◆ **INSTRUCTIONS FOR THE TASK**
Reproduce the text of each of the following entries word for word, leaving out the pictures.

◆ **WORKING DATA**

──────────

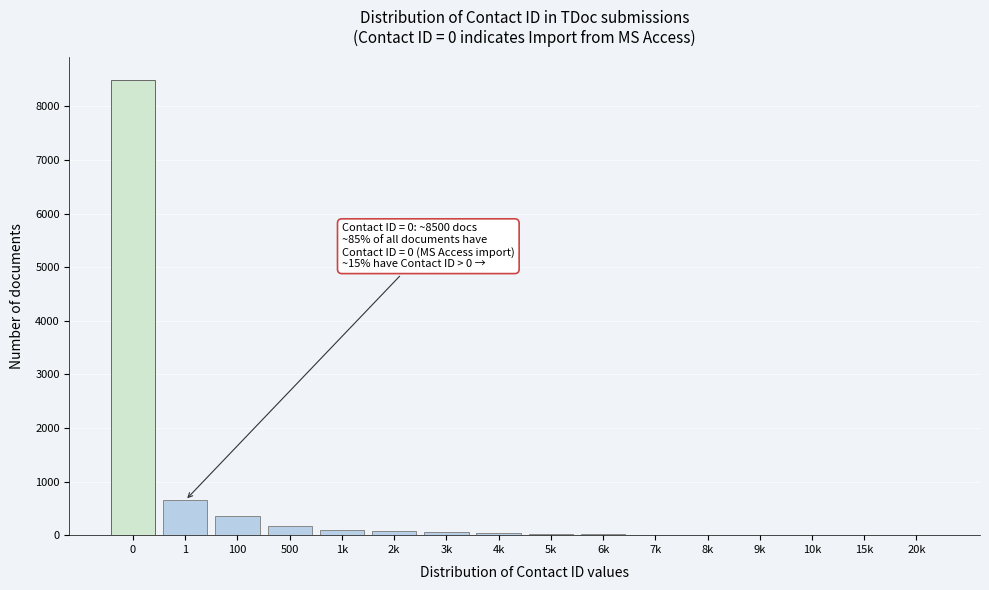

What is the maximum value shown in the chart?

8500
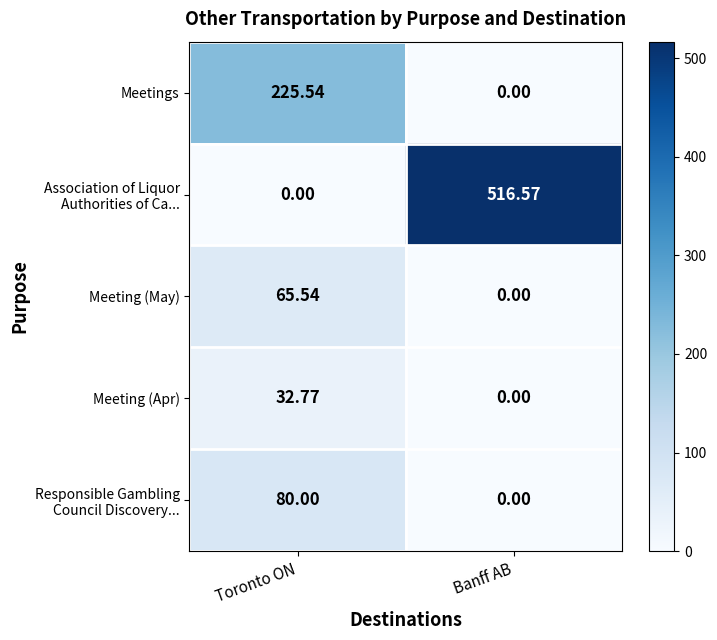

At which category is the sum across all series the highest?

Banff AB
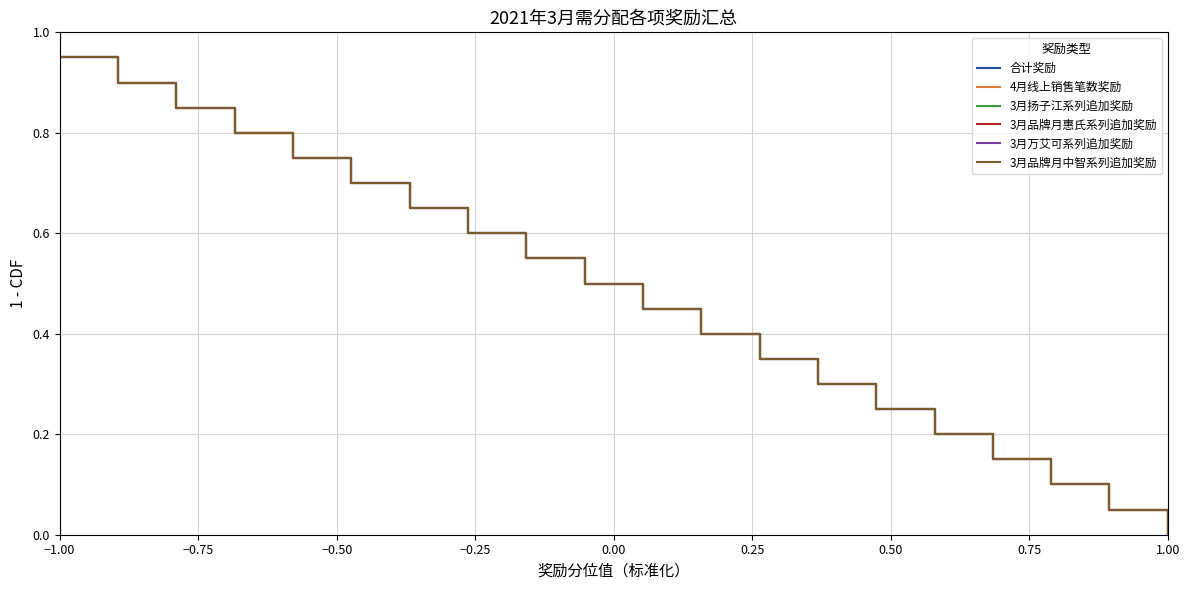

Is this an area chart (filled region under the line)?

No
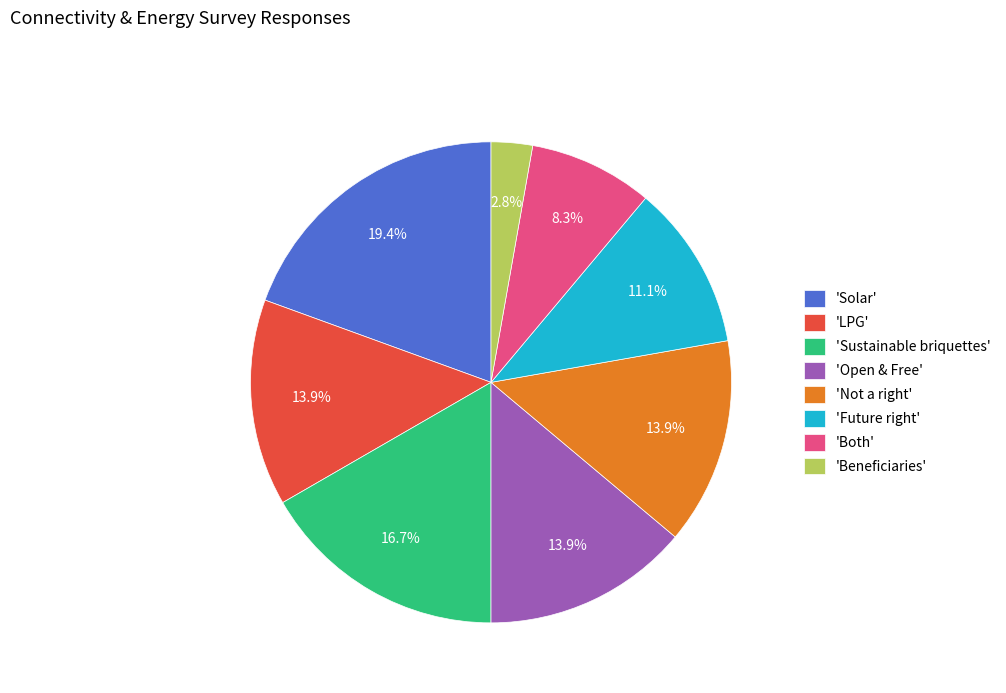

Do 'Open & Free' and 'Solar' together represent more than half of the pie?

No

──────────

◆ **EXERCISE RESPONSE**
What is the maximum value shown in the chart?

8500

At which category is the sum across all series the highest?

Banff AB

Is this an area chart (filled region under the line)?

No

Do 'Open & Free' and 'Solar' together represent more than half of the pie?

No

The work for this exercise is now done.